[STUDY MATERIAL Boundary: Start]
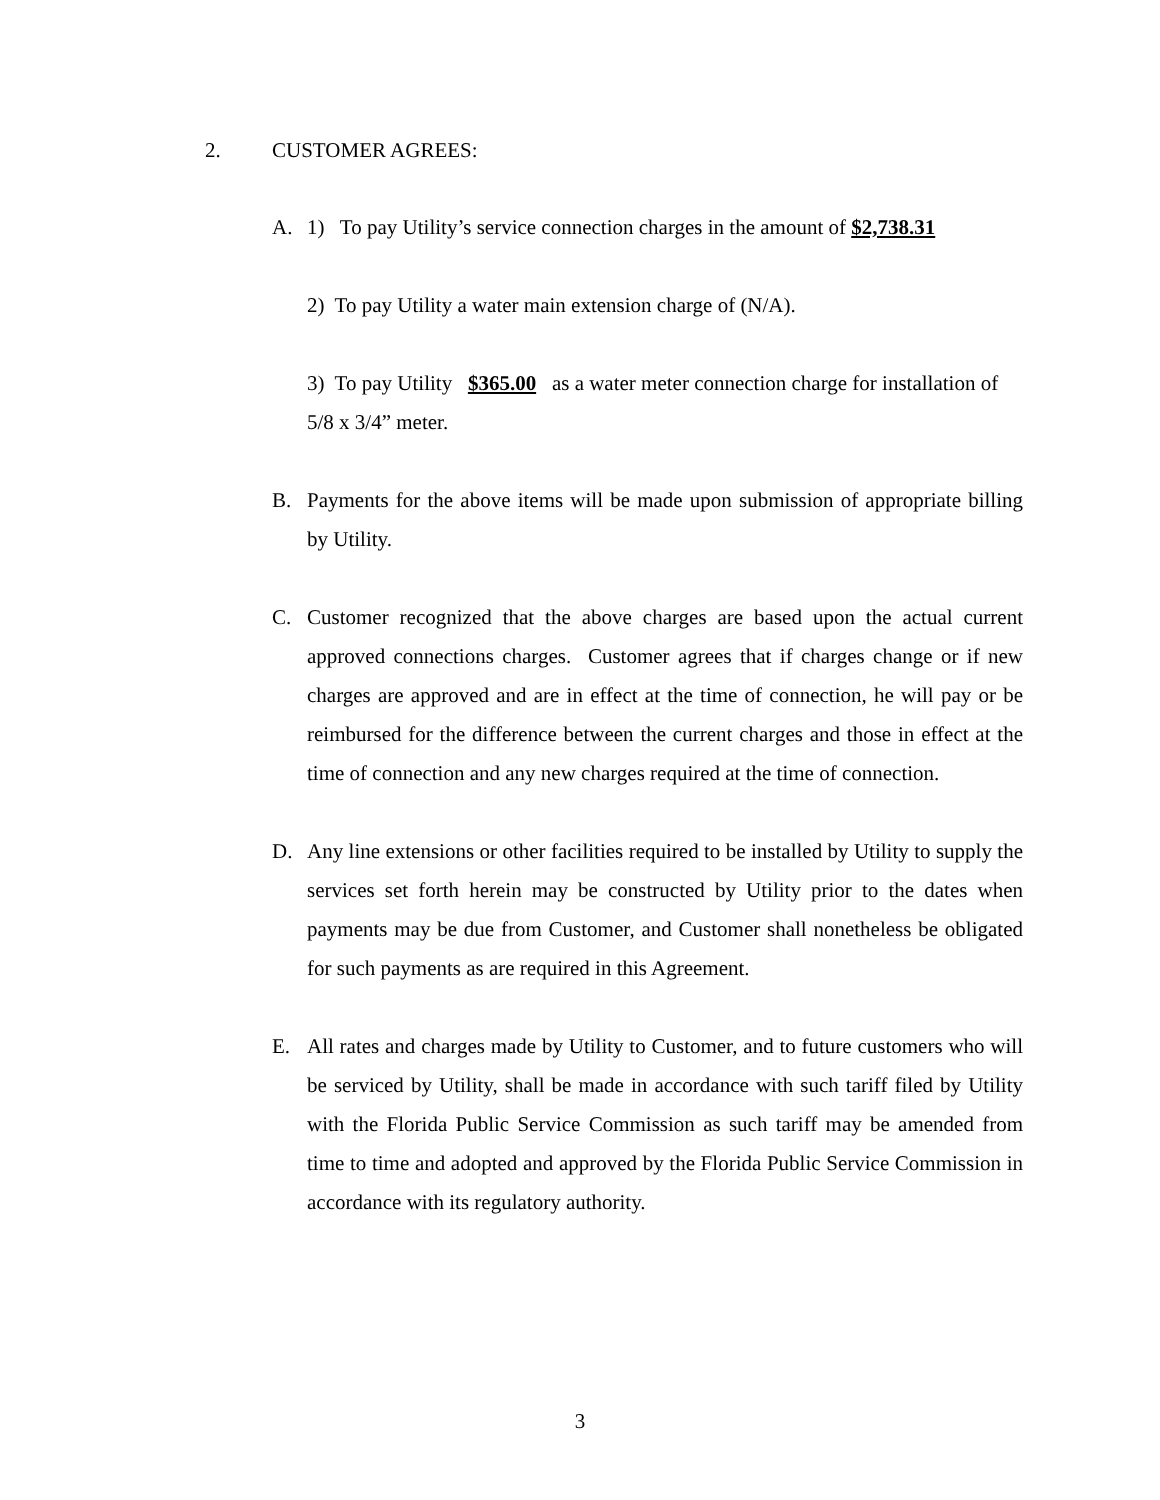2. CUSTOMER AGREES:
A. 1) To pay Utility’s service connection charges in the amount of $2,738.31
2) To pay Utility a water main extension charge of (N/A).
3) To pay Utility $365.00 as a water meter connection charge for installation of 5/8 x 3/4” meter.
B. Payments for the above items will be made upon submission of appropriate billing by Utility.
C. Customer recognized that the above charges are based upon the actual current approved connections charges. Customer agrees that if charges change or if new charges are approved and are in effect at the time of connection, he will pay or be reimbursed for the difference between the current charges and those in effect at the time of connection and any new charges required at the time of connection.
D. Any line extensions or other facilities required to be installed by Utility to supply the services set forth herein may be constructed by Utility prior to the dates when payments may be due from Customer, and Customer shall nonetheless be obligated for such payments as are required in this Agreement.
E. All rates and charges made by Utility to Customer, and to future customers who will be serviced by Utility, shall be made in accordance with such tariff filed by Utility with the Florida Public Service Commission as such tariff may be amended from time to time and adopted and approved by the Florida Public Service Commission in accordance with its regulatory authority.
3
[STUDY MATERIAL Boundary: End]
WHAT NEEDS TO BE DONE
Within the entries above, find the string "water" and return each line that holds it.

TASK OUTPUT
2) To pay Utility a water main extension charge of (N/A).
3) To pay Utility $365.00 as a water meter connection charge for installation of 5/8 x 3/4” meter.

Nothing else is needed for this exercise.